I know how to kill lamium

I didn’t want to kill it. Confession: I know how to kill lamium and it’s easy. I had a very pretty patch of lamium which usually started blooming about right now. However, it croaked last season when I put pine needles in my beds. Has this happened to anyone else? It’s a mint so I assumed it was indestructible.

I looked back at a post last year and it was blooming on the 15th of January.

10 Comments Add yours

  1. Uhoh! I have a similar lamium patch but I haven’t used pine needles for mulch before. Like you, I assumed that it was impossible to kill.


  2. All I did was plant it and enjoy it. Very easy care here in this garden. It’s growing along a path out to the backyard. Spreads, but not too aggressively, so I can easily control it. This post describes my experience with Lamium: http://plantpostings.blogspot.com/2010/10/hardy-lamium.html. I’ll make a note about the pine needles.


  3. I grow lamium under a white pine and the beds are filled with pine needles. The lamium thrives there. For a picture, see the second to last photo in this post: http://carolynsshadegardens.com/2010/12/01/keeping-the-shade-garden-going-in-late-fall/. It probably was not the needles that killed yours. I find that it waxes and wanes according to the weather that season. I hope yours is just waning and will come back. As far as Joey’s comment, without exception every time one of my customers says this, they are talking about Lamiastrum galeobdolon, yellow archangel, with yellow flowers. It has given lamium an undeservedly bad reputation. However, lamium is a ground cover and it is supposed to spread.


    1. joey says:

      Actually, it’s Silver Beacon (Lamium maculatum), Carolyn. The original planted over 20 years ago is not as aggressive as the pesty shoots that developed and reverted to the vigorous solid-green form that needs to be rogued out since very aggressive, hard to control, and choking out my precious wildflower garden … like precious lady slippers, etc.


      1. You are the first to report this and maybe it’s because you have had it so long, Joey. some plants take quite a while to become aggressive. Thank you so much for coming back to answer this because I always wanted to know if lamium could be invasive. Sounds bad!


      2. Jennifer says:

        I hate this stuff. My neighbors on both side of me never keep it under control and I am constantly having to remove it from my shrub beds. Someone dumped yard waste in the small wooded park in our subdivision and now it is competing with english ivy and killing off native vegetation. Wish the pine needles would kill it but we don’t have many of those here in western washington. Hoped cedar, spruce, hemlock, fir and dog urine would do it but no luck. I am getting worn out trying to keep up with this.

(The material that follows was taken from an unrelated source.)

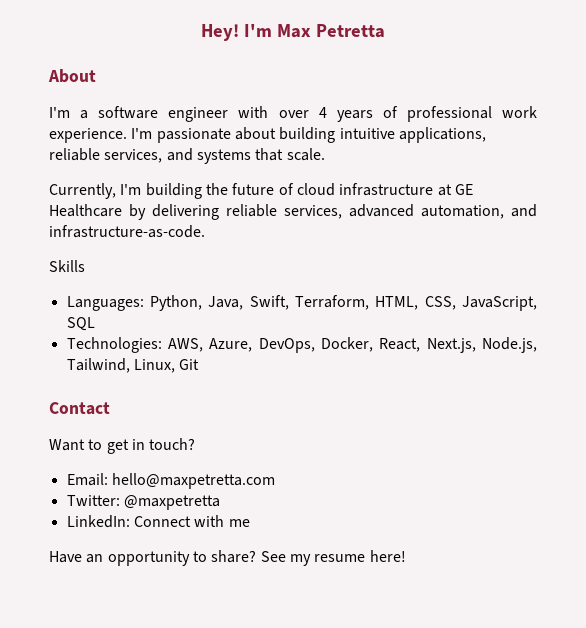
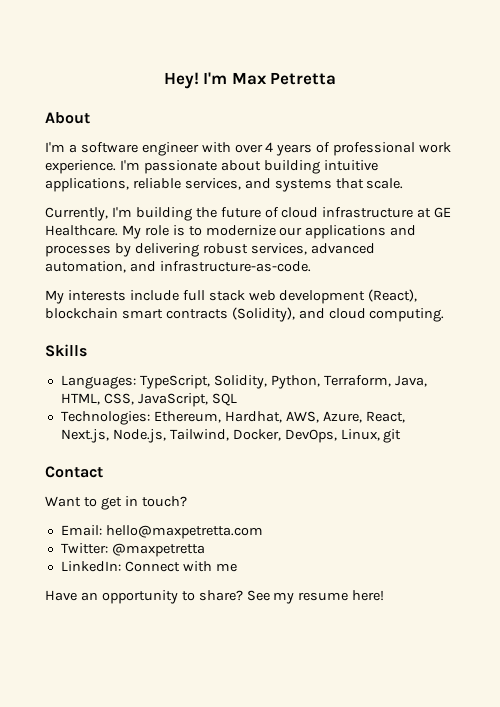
[49,204,122,217] Healthcare -> [45,225,417,239] [45,245,111,257] Healthcare. My role is to modernize our applications and processes
[226,204,277,217] reliable -> [202,243,248,254] robust
[49,260,85,272] [66,295,369,311] Skills // Languages: Python, Java, Swift, Terraform, -> [45,289,418,304] [45,307,445,322] [45,344,87,357] [60,375,427,389] My interests include full stack web development (React), blockchain smart contracts (Solidity), and cloud computing. // Skills // Languages: TypeScript, Solidity, Python, Terraform, Java,
[167,337,537,353] [66,358,200,373] AWS, Azure, DevOps, Docker, React, Next.js, Node.js, Tailwind, Linux, Git -> [153,411,405,423] [60,429,402,443] Ethereum, Hardhat, AWS, Azure, React, Next.js, Node.js, Tailwind, Docker, DevOps, Linux, git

        Jennifer in Puyallup


        1. Jennifer says:

          This silver version is so aggressive that I rarely see the native version around here….in my neighborhood – purple deadnettle. Even slugs don’t eat it…


  4. Linda says:

    No… here is the problem that this flower grows me over the head!


  5. Donna says:

    I’ve almost drowned mine a couple of times by having it in too wet an area


  6. joey says:

    A huge pest in my life/garden … a beauty queen whose face never knows when to say goodbye. Enough I say and … rip, rip, rip … (30 yrs. chasing only makes her more more wilful).